[Begin]
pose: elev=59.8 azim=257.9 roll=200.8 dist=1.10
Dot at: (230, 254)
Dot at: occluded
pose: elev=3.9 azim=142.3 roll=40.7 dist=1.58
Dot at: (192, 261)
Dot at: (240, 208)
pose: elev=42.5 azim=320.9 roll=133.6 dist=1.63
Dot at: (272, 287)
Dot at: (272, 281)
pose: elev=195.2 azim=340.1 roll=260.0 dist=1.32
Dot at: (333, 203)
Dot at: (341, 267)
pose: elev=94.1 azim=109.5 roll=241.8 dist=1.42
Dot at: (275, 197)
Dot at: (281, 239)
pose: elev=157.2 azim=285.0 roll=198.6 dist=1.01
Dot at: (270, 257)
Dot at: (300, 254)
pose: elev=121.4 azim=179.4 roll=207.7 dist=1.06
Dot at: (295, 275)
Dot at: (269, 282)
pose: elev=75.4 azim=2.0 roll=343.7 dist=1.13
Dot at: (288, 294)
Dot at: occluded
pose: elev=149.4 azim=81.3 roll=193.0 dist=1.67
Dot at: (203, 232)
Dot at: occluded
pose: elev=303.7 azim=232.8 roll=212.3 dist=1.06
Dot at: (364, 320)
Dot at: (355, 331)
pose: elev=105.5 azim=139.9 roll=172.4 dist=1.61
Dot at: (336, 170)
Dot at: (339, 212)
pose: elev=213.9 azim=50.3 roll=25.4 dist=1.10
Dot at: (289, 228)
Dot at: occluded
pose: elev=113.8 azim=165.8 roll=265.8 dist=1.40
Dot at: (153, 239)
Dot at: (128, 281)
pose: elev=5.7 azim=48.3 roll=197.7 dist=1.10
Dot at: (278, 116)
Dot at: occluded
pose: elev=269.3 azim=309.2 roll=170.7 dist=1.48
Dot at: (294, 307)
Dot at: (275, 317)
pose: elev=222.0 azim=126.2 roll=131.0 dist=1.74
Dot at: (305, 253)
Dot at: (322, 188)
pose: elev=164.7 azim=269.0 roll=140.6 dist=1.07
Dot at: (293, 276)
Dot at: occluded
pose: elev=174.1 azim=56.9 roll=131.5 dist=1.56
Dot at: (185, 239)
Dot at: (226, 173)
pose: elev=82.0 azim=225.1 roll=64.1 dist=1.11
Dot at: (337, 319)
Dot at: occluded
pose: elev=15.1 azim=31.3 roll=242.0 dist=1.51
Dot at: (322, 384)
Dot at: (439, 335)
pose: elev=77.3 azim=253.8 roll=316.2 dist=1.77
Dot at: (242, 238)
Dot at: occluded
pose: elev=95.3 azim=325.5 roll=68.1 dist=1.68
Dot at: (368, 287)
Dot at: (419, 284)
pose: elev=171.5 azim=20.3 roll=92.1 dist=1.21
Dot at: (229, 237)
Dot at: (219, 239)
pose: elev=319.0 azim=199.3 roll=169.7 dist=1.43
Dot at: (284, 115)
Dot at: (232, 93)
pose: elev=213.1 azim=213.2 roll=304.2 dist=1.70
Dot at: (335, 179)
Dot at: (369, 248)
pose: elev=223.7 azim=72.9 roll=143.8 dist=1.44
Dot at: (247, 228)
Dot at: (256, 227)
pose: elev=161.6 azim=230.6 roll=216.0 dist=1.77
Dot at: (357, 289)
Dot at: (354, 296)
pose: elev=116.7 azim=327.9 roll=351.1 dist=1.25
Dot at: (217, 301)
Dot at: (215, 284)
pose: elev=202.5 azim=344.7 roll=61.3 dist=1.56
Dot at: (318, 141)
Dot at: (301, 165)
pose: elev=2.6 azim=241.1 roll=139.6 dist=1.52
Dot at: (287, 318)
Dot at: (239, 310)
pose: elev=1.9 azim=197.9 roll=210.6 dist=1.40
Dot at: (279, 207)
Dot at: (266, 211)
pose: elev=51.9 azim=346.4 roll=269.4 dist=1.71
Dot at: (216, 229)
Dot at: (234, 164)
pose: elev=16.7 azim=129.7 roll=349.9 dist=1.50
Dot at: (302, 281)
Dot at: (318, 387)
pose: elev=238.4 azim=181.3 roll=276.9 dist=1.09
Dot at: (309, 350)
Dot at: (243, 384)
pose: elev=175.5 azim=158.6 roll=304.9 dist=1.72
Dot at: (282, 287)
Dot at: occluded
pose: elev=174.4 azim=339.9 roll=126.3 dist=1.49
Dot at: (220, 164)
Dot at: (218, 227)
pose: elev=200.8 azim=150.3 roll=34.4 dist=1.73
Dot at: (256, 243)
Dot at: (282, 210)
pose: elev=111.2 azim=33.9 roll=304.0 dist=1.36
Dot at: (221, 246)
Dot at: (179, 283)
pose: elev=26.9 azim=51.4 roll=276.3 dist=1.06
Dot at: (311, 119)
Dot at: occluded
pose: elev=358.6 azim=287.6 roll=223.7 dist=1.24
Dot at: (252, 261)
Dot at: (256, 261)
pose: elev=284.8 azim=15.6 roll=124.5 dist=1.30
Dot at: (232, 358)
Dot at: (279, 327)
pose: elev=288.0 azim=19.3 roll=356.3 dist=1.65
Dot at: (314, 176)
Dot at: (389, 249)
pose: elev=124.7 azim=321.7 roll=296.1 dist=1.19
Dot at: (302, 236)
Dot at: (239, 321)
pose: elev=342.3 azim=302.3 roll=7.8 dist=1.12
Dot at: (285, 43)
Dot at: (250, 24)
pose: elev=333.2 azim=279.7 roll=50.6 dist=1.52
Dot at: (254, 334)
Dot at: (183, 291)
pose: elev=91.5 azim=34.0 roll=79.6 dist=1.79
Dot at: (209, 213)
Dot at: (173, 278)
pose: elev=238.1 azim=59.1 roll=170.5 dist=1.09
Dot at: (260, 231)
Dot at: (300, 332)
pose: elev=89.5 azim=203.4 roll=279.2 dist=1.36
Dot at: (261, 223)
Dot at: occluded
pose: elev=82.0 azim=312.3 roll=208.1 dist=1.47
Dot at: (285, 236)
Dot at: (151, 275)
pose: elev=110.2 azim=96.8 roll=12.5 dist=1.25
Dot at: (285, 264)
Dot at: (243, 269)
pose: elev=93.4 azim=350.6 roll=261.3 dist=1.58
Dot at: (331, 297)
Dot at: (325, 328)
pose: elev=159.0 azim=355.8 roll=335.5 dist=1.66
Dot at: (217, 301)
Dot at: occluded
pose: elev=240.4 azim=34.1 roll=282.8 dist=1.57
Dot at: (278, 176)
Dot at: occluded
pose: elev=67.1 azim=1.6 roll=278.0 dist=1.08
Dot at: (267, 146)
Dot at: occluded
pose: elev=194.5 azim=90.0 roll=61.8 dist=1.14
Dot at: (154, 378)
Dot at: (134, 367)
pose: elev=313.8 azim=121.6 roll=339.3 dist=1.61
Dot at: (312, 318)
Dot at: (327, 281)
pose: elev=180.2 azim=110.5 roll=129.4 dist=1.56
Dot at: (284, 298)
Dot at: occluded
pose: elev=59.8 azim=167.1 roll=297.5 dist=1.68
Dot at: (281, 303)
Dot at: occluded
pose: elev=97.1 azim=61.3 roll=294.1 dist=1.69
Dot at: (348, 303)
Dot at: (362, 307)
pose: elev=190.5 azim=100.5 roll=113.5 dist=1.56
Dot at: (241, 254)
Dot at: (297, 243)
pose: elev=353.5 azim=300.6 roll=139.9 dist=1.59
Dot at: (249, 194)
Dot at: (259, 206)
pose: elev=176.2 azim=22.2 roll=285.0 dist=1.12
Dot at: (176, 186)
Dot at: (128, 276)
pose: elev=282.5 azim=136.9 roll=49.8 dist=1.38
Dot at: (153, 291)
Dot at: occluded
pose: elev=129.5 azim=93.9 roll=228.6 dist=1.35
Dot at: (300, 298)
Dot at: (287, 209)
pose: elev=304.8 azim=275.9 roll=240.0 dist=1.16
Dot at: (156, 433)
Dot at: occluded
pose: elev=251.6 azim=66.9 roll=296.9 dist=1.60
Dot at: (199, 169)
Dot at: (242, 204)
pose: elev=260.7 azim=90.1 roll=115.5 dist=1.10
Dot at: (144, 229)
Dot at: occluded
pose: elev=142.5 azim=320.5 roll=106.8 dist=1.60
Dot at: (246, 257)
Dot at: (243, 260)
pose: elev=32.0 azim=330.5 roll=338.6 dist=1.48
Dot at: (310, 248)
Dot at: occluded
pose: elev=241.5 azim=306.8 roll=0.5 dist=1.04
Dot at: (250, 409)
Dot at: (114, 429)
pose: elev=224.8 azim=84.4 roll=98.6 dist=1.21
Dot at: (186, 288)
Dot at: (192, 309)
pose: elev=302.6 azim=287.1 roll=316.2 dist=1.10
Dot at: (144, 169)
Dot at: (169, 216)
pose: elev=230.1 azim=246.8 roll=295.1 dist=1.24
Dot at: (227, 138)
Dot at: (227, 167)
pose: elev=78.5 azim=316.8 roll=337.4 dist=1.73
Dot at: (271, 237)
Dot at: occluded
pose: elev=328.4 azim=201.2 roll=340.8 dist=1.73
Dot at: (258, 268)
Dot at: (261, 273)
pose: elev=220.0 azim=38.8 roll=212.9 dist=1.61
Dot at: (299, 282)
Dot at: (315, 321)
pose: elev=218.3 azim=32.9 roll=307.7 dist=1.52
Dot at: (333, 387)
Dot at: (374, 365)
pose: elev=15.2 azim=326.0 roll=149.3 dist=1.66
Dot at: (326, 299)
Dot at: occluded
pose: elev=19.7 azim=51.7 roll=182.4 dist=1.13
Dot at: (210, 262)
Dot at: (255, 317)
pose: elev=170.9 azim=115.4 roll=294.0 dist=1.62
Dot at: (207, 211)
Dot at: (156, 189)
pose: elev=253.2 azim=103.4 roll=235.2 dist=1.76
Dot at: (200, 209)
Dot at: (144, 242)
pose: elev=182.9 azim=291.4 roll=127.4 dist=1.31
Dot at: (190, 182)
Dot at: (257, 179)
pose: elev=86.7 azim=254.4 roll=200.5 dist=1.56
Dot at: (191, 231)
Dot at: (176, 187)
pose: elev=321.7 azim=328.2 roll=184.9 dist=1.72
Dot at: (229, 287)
[End]
Brief: Copy the rows above word for word, from the line containing "pose: elev=190.5 azim=100.5" through the line containing "Dot at: (114, 429)", including both of those lines.

The completed task:
pose: elev=190.5 azim=100.5 roll=113.5 dist=1.56
Dot at: (241, 254)
Dot at: (297, 243)
pose: elev=353.5 azim=300.6 roll=139.9 dist=1.59
Dot at: (249, 194)
Dot at: (259, 206)
pose: elev=176.2 azim=22.2 roll=285.0 dist=1.12
Dot at: (176, 186)
Dot at: (128, 276)
pose: elev=282.5 azim=136.9 roll=49.8 dist=1.38
Dot at: (153, 291)
Dot at: occluded
pose: elev=129.5 azim=93.9 roll=228.6 dist=1.35
Dot at: (300, 298)
Dot at: (287, 209)
pose: elev=304.8 azim=275.9 roll=240.0 dist=1.16
Dot at: (156, 433)
Dot at: occluded
pose: elev=251.6 azim=66.9 roll=296.9 dist=1.60
Dot at: (199, 169)
Dot at: (242, 204)
pose: elev=260.7 azim=90.1 roll=115.5 dist=1.10
Dot at: (144, 229)
Dot at: occluded
pose: elev=142.5 azim=320.5 roll=106.8 dist=1.60
Dot at: (246, 257)
Dot at: (243, 260)
pose: elev=32.0 azim=330.5 roll=338.6 dist=1.48
Dot at: (310, 248)
Dot at: occluded
pose: elev=241.5 azim=306.8 roll=0.5 dist=1.04
Dot at: (250, 409)
Dot at: (114, 429)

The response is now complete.